Ночь выдалась бессонной для меня. Лежал, обнимая супругу, смотрел на потолок, где мрак разрезали полосы света фонарей и автомобильных фар. В мыслях планы на будущее перемешались с воспоминаниями. Внутренний страх не давал закрыть глаза, как будто сознание не хотело снова погружаться в видения, вызывающие тревогу.

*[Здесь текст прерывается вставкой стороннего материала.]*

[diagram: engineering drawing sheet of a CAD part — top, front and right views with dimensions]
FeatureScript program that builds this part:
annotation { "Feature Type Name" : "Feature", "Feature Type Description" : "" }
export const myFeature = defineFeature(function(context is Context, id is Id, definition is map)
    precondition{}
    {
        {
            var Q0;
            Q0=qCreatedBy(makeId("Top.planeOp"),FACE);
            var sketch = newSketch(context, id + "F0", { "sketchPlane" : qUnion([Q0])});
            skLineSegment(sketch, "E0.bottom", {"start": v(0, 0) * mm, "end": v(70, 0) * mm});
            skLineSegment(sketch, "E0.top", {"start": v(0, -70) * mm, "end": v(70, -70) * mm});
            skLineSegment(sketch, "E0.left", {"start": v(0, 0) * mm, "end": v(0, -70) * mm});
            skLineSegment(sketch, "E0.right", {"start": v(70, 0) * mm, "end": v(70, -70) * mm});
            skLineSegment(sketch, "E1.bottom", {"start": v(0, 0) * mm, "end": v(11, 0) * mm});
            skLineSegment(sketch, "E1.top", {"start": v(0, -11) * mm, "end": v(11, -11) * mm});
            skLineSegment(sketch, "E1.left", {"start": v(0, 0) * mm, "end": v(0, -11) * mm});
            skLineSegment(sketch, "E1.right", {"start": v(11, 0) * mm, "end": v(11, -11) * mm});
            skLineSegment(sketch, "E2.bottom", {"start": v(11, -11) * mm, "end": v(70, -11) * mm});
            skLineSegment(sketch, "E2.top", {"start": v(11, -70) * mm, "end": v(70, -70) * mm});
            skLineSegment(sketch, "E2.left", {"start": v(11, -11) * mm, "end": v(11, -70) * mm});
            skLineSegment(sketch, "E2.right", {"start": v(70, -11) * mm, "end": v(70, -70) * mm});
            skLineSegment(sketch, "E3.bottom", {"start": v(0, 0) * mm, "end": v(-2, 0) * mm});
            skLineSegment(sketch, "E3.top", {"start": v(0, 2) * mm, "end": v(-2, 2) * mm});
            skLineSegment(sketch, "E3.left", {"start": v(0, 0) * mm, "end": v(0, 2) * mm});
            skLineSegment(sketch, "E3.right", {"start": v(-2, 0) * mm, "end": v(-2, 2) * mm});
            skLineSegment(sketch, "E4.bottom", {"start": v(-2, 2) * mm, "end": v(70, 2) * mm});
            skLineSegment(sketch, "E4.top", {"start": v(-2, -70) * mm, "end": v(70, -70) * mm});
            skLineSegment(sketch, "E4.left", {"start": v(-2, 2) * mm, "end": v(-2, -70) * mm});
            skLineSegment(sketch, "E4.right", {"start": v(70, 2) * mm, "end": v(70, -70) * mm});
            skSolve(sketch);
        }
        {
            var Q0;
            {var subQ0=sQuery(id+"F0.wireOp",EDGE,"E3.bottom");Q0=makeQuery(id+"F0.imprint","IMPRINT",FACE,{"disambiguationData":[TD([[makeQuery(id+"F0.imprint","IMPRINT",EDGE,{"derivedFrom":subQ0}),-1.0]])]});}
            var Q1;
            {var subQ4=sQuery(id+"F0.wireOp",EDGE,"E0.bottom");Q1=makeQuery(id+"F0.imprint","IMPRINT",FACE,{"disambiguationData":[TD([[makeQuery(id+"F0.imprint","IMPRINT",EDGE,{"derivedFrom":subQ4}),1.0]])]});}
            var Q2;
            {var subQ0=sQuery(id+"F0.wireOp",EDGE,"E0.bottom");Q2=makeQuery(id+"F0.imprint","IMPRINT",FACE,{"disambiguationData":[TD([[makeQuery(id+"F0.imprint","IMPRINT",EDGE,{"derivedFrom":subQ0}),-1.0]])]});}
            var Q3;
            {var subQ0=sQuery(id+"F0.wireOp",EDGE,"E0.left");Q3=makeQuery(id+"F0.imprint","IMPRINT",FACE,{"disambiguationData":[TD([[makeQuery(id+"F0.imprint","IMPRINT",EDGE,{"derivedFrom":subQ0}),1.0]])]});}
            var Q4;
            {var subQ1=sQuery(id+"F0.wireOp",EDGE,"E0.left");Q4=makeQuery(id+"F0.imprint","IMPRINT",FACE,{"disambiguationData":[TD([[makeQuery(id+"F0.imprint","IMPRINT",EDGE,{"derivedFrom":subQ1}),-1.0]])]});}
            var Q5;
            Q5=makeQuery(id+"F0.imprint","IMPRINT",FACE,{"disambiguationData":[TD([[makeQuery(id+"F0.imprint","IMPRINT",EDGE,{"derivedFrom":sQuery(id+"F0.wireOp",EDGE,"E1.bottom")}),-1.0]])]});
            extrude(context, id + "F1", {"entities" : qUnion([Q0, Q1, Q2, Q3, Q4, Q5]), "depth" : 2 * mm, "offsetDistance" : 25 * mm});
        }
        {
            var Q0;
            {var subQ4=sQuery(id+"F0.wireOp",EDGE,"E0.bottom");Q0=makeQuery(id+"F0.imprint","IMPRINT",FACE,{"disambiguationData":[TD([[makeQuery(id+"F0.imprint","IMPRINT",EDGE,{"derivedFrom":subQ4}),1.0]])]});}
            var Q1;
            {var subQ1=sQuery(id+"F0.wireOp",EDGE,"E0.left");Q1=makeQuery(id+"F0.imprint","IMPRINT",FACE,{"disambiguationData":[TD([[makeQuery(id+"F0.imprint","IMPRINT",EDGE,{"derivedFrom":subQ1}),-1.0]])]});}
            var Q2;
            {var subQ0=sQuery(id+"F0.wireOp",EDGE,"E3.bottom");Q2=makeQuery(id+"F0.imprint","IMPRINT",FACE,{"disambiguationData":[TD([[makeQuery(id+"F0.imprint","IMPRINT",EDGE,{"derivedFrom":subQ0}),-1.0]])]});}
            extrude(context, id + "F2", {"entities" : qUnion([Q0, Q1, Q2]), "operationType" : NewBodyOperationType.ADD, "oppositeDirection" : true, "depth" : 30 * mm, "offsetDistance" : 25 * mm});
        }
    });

Зато утром я чудовищно хотел спать, поэтому был молчаливым, зевающим и невыносимо рассеянным. Другая женщина упрекнула бы (не раз видел сцены между супругами из-за подобной мелочи), но Эмилия молчала по этому поводу. Точнее, не обращала внимания на очередной сбитый чемодан или поиски снова забытого где-то телефона. Чашка душистого латте придала немного бодрости. В результате поездка до аэропорта и посадка в самолет прошли без приключений. Оказавшись в кресле, положил голову на плечо супруге и заснул.
Двух часов сна вполне хватило, чтобы в Каире почувствовать себя «живым человеком». Первым делом созвонился с Искандером. Он дал мне неделю на приведение дел в порядок. Ему и самому требовалось время, чтобы подготовить палату для такого необычного пациента, как я.

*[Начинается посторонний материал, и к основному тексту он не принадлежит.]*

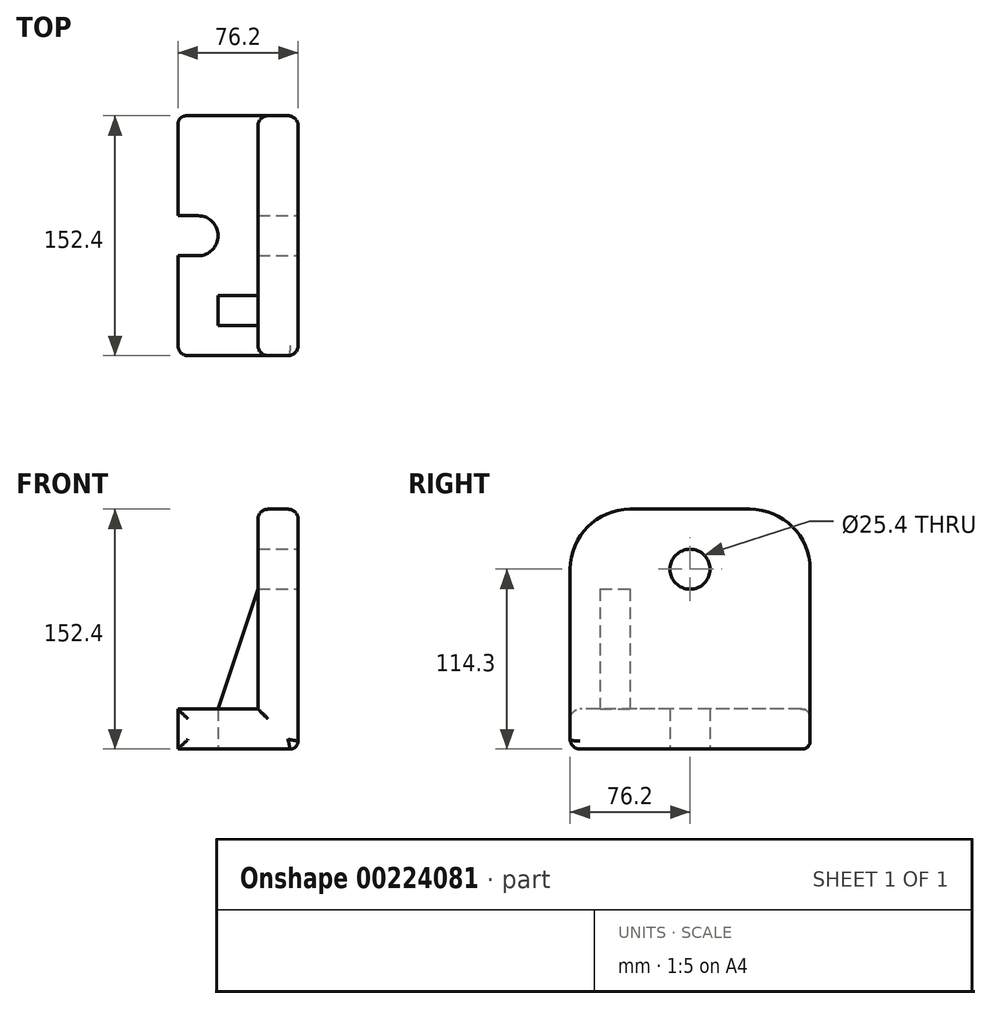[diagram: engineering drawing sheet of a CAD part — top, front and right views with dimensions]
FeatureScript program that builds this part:
annotation { "Feature Type Name" : "Feature", "Feature Type Description" : "" }
export const myFeature = defineFeature(function(context is Context, id is Id, definition is map)
    precondition{}
    {
        {
            var Q0;
            Q0=qCreatedBy(makeId("Front.planeOp"),FACE);
            var sketch = newSketch(context, id + "F0", { "sketchPlane" : qUnion([Q0])});
            skLineSegment(sketch, "E0", {"start": v(0, 0) * mm, "end": v(-76.2, 0) * mm});
            skLineSegment(sketch, "E1", {"start": v(0, 0) * mm, "end": v(0, 152.4) * mm});
            skLineSegment(sketch, "E2", {"start": v(-76.2, 0) * mm, "end": v(-76.2, 25.4) * mm});
            skLineSegment(sketch, "E3", {"start": v(-76.2, 25.4) * mm, "end": v(-25.4, 25.4) * mm});
            skLineSegment(sketch, "E4", {"start": v(0, 152.4) * mm, "end": v(-25.4, 152.4) * mm});
            skLineSegment(sketch, "E5", {"start": v(-25.4, 152.4) * mm, "end": v(-25.4, 25.4) * mm});
            skSolve(sketch);
        }
        {
            var Q0;
            Q0 = qSketchRegion(id + "F0", true);
            extrude(context, id + "F1", {"entities" : qUnion([Q0]), "endBound" : BoundingType.SYMMETRIC, "oppositeDirection" : true, "depth" : 152.4 * mm});
        }
        {
            var Q0;
            Q0=makeQuery(id+"F1.opExtrude","SWEPT_FACE",FACE,{"disambiguationData":[OSD([sQuery(id+"F0.wireOp",EDGE,"E1")])]});
            var sketch = newSketch(context, id + "F2", { "sketchPlane" : qUnion([Q0])});
            skLineSegment(sketch, "E6", {"start": v(0, 0) * mm, "end": v(0, 114.3) * mm, "construction": true});
            skCircle(sketch, "E7", {"center": v(0, 114.3) * mm, "radius": 12.7 * mm});
            skSolve(sketch);
        }
        {
            var Q0;
            Q0=makeQuery(id+"F2.imprint","IMPRINT",FACE,{"disambiguationData":[TD([[makeQuery(id+"F2.imprint","IMPRINT",EDGE,{"derivedFrom":sQuery(id+"F2.wireOp",EDGE,"E7")}),1.0]])]});
            extrude(context, id + "F3", {"entities" : qUnion([Q0]), "operationType" : NewBodyOperationType.REMOVE, "oppositeDirection" : true, "depth" : 53.1 * mm});
        }
        {
            var Q0;
            Q0=makeQuery(id+"F1.opExtrude","SWEPT_FACE",FACE,{"disambiguationData":[OSD([sQuery(id+"F0.wireOp",EDGE,"E0")])]});
            var sketch = newSketch(context, id + "F4", { "sketchPlane" : qUnion([Q0])});
            skArc(sketch, "E8", {"start": v(-63.5, -12.7) * mm, "mid": v(-50.8, 0) * mm, "end": v(-63.5, 12.7) * mm});
            skLineSegment(sketch, "E9", {"start": v(-63.5, -12.7) * mm, "end": v(-76.2, -12.7) * mm});
            skLineSegment(sketch, "E10", {"start": v(-63.5, 12.7) * mm, "end": v(-76.2, 12.7) * mm});
            skLineSegment(sketch, "E11", {"start": v(-76.2, 12.7) * mm, "end": v(-76.2, -12.7) * mm});
            skPoint(sketch, "E12", {"position": v(-76.2, 0) * mm});
            skSolve(sketch);
        }
        {
            var Q0;
            {var subQ0=sQuery(id+"F4.wireOp",EDGE,"E8");var subQ1=makeQuery(id+"F4.imprint","INTERSECT",VERTEX,{"derivedFrom":[subQ0,sQuery(id+"F4.wireOp",EDGE,"E10")]});Q0=makeQuery(id+"F4.imprint","IMPRINT",FACE,{"disambiguationData":[TD([[makeQuery(id+"F4.imprint","IMPRINT",EDGE,{"disambiguationData":[TD([[subQ1,-1.0]])],"derivedFrom":subQ0}),1.0]])]});}
            var Q1;
            {var subQ0=sQuery(id+"F4.wireOp",EDGE,"E10");Q1=makeQuery(id+"F4.imprint","IMPRINT",FACE,{"disambiguationData":[TD([[makeQuery(id+"F4.imprint","IMPRINT",EDGE,{"derivedFrom":subQ0}),1.0]])]});}
            var Q2;
            {var subQ0=sQuery(id+"F4.wireOp",EDGE,"E9");Q2=makeQuery(id+"F4.imprint","IMPRINT",FACE,{"disambiguationData":[TD([[makeQuery(id+"F4.imprint","IMPRINT",EDGE,{"derivedFrom":subQ0}),-1.0]])]});}
            extrude(context, id + "F5", {"entities" : qUnion([Q0, Q1, Q2]), "operationType" : NewBodyOperationType.REMOVE, "oppositeDirection" : true, "depth" : 34.8 * mm});
        }
        {
            var Q0;
            Q0=makeQuery(id+"F4.imprint","IMPRINT",FACE,{"disambiguationData":[TD([[makeQuery(id+"F4.imprint","IMPRINT",EDGE,{"derivedFrom":sQuery(id+"F4.wireOp",EDGE,"E8")}),1.0]])]});
            extrude(context, id + "F6", {"entities" : qUnion([Q0]), "operationType" : NewBodyOperationType.REMOVE, "oppositeDirection" : true, "depth" : 25.4 * mm});
        }
        {
            var Q0;
            Q0=makeQuery(id+"F1.opExtrude","CAP_EDGE",EDGE,{"disambiguationData":[OSD([sQuery(id+"F0.wireOp",EDGE,"E4")])],"isStart":false});
            var Q1;
            Q1=makeQuery(id+"F1.opExtrude","CAP_EDGE",EDGE,{"disambiguationData":[OSD([sQuery(id+"F0.wireOp",EDGE,"E4")])],"isStart":true});
            fillet(context, id + "F7", {"entities" : qUnion([Q0, Q1]), "radius" : 38.1 * mm, "tangentPropagation" : true, "allowEdgeOverflow" : false});
        }
        {
            var Q0;
            Q0=qCreatedBy(makeId("Front.planeOp"),FACE);
            cPlane(context, id + "F8", {"entities" : qUnion([Q0]), "cplaneType" : CPlaneType.OFFSET, "offset" : 44.45 * mm, "width" : 152.4 * mm, "height" : 152.4 * mm});
        }
        {
            var Q0;
            Q0=qCreatedBy(id+"F8.planeOp",FACE);
            var sketch = newSketch(context, id + "F9", { "sketchPlane" : qUnion([Q0])});
            skLineSegment(sketch, "E13.0", {"start": v(-50.8, 25.4) * mm, "end": v(-25.4, 25.4) * mm});
            skLineSegment(sketch, "E14.0", {"start": v(-25.4, 101.6) * mm, "end": v(-25.4, 25.4) * mm});
            skLineSegment(sketch, "E15", {"start": v(-50.8, 25.4) * mm, "end": v(-25.4, 101.6) * mm});
            skPoint(sketch, "E16.orphan", {"position": v(-76.2, 25.4) * mm});
            skPoint(sketch, "E17.orphan", {"position": v(-25.4, 114.3) * mm});
            skSolve(sketch);
        }
        {
            var Q0;
            {var subQ0=sQuery(id+"F9.wireOp",EDGE,"E14.0");Q0=makeQuery(id+"F9.imprint","IMPRINT",FACE,{"disambiguationData":[TD([[makeQuery(id+"F9.imprint","IMPRINT",EDGE,{"derivedFrom":subQ0}),-1.0]])]});}
            extrude(context, id + "F10", {"entities" : qUnion([Q0]), "operationType" : NewBodyOperationType.ADD, "depth" : 12.7 * mm});
        }
        {
            var Q0;
            Q0=makeQuery(id+"F9.imprint","IMPRINT",FACE,{"disambiguationData":[TD([[makeQuery(id+"F9.imprint","IMPRINT",EDGE,{"derivedFrom":sQuery(id+"F9.wireOp",EDGE,"E13.0")}),1.0]])]});
            extrude(context, id + "F11", {"entities" : qUnion([Q0]), "operationType" : NewBodyOperationType.ADD, "endBound" : BoundingType.SYMMETRIC, "depth" : 12.7 * mm});
        }
        {
            var Q0;
            Q0=makeQuery(id+"F1.opExtrude","CAP_EDGE",EDGE,{"disambiguationData":[OSD([sQuery(id+"F0.wireOp",EDGE,"E3")])],"isStart":true});
            var Q1;
            Q1=makeQuery(id+"F7.opFillet","BLEND_EDGE",EDGE,{"blendedFrom":[makeQuery(id+"F1.opExtrude","CAP_EDGE",EDGE,{"disambiguationData":[OSD([sQuery(id+"F0.wireOp",EDGE,"E4")])],"isStart":true}),makeQuery(id+"F1.opExtrude","SWEPT_FACE",FACE,{"disambiguationData":[OSD([sQuery(id+"F0.wireOp",EDGE,"E5")])]})],"blendedInto":[makeQuery(id+"F1.opExtrude","SWEPT_FACE",FACE,{"disambiguationData":[OSD([sQuery(id+"F0.wireOp",EDGE,"E5")])]})]});
            var Q2;
            Q2=makeQuery(id+"F1.opExtrude","CAP_EDGE",EDGE,{"disambiguationData":[OSD([sQuery(id+"F0.wireOp",EDGE,"E5")])],"isStart":true});
            var Q3;
            Q3=makeQuery(id+"F1.opExtrude","CAP_FACE",FACE,{"disambiguationData":[OSD([sQuery(id+"F0.wireOp",EDGE,"E0"),sQuery(id+"F0.wireOp",EDGE,"E1"),sQuery(id+"F0.wireOp",EDGE,"E2"),sQuery(id+"F0.wireOp",EDGE,"E3"),sQuery(id+"F0.wireOp",EDGE,"E4"),sQuery(id+"F0.wireOp",EDGE,"E5")])],"isStart":true});
            fillet(context, id + "F12", {"entities" : qUnion([Q0, Q1, Q2, Q3]), "radius" : 6.35 * mm, "tangentPropagation" : true, "allowEdgeOverflow" : false});
        }
        {
            var Q0;
            Q0=makeQuery(id+"F1.opExtrude","CAP_EDGE",EDGE,{"disambiguationData":[OSD([sQuery(id+"F0.wireOp",EDGE,"E3")])],"isStart":false});
            var Q1;
            Q1=makeQuery(id+"F1.opExtrude","CAP_FACE",FACE,{"disambiguationData":[OSD([sQuery(id+"F0.wireOp",EDGE,"E0"),sQuery(id+"F0.wireOp",EDGE,"E1"),sQuery(id+"F0.wireOp",EDGE,"E2"),sQuery(id+"F0.wireOp",EDGE,"E3"),sQuery(id+"F0.wireOp",EDGE,"E4"),sQuery(id+"F0.wireOp",EDGE,"E5")])],"isStart":false});
            fillet(context, id + "F13", {"entities" : qUnion([Q0, Q1]), "radius" : 5.08 * mm, "tangentPropagation" : true, "allowEdgeOverflow" : false});
        }
    });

К счастью, дома кошмарных видений не было. Уже подумывал об отмене обследования и терапевтического курса, но Эмилия настояла.
В середине недели обозначил свой визит к министру культуры. Стоило мне появиться в дверях кабинета Арафа, как он удивленно поприветствовал меня, хотя, должно быть наоборот.

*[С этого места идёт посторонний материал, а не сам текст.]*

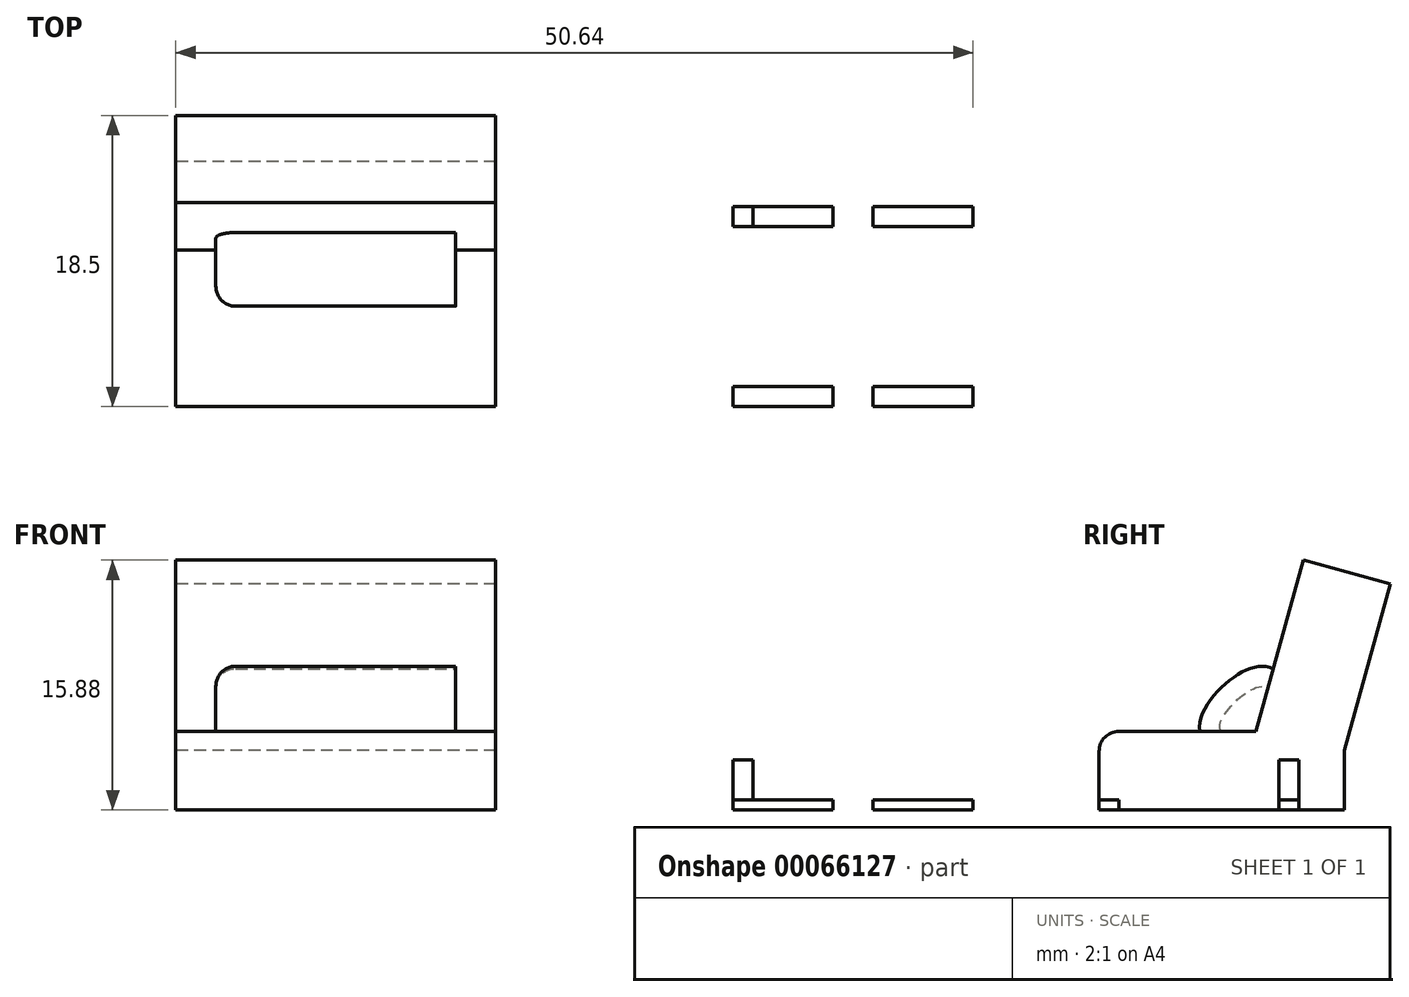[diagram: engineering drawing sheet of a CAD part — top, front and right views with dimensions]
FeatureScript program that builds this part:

— Я ждал Вас только через неделю, мой фараон. Вы рано…
— Так получилось, господин министр. К сожалению, отчеты только по двум музеям: Британскому в Лондоне и Античности в Риме. В Лувр и Берлинский не поехали.
Я положил на стол папку с документами.
— И это прекрасно, — улыбнулся он. — Хотел посоветоваться с Вами, — и протянул документ.
Внимательно прочитав текст, я покачал головой:
— Оставьте все, как есть…
— Но бюст Нефертити… Это же наше национальное достояние!
— Я видел его в Риме на выставке. Он не стоит очередной траты нервов и новых культурных выяснений отношений. Это подделка.
— Там могла быть копия…
— Я видел оригинал. Но это подделка начала двадцатого века, как и большинство амарнских артефактов.
— Но столько историков, искусствоведов… Неужели они не заметили?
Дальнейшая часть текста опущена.